▸ Work order:
Report all lines in the records that hold the string "NEWS".
+-------+
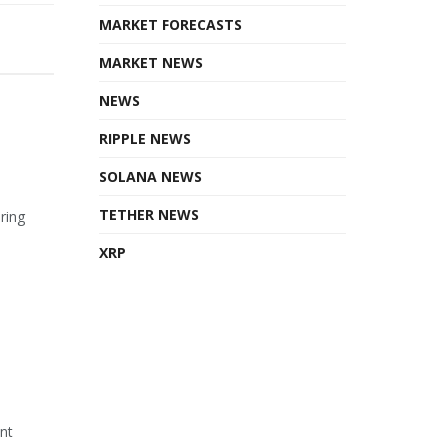
MARKET FORECASTS
MARKET NEWS
NEWS
RIPPLE NEWS
SOLANA NEWS
TETHER NEWS
ring
XRP
ant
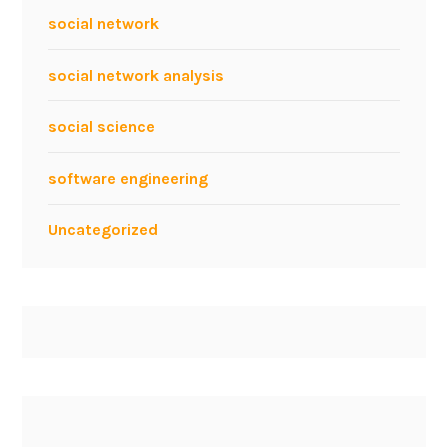
social network
social network analysis
social science
software engineering
Uncategorized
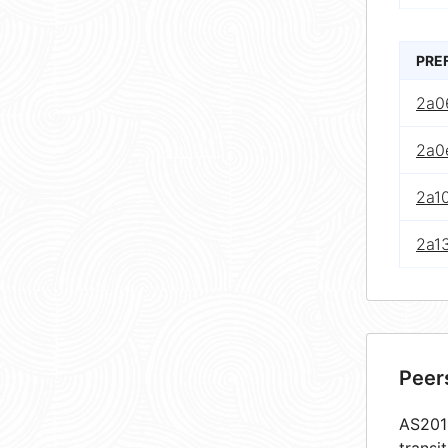
PRE
2a0
2a0e
2a10
2a13
Peer
AS2010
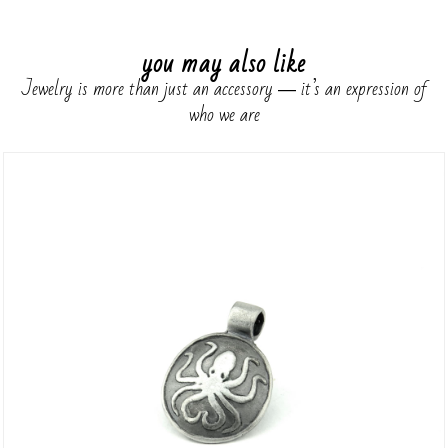
you may also like
Jewelry is more than just an accessory ― it’s an expression of
who we are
+-------+
▸ Finished exercise:
MARKET NEWS
NEWS
RIPPLE NEWS
SOLANA NEWS
TETHER NEWS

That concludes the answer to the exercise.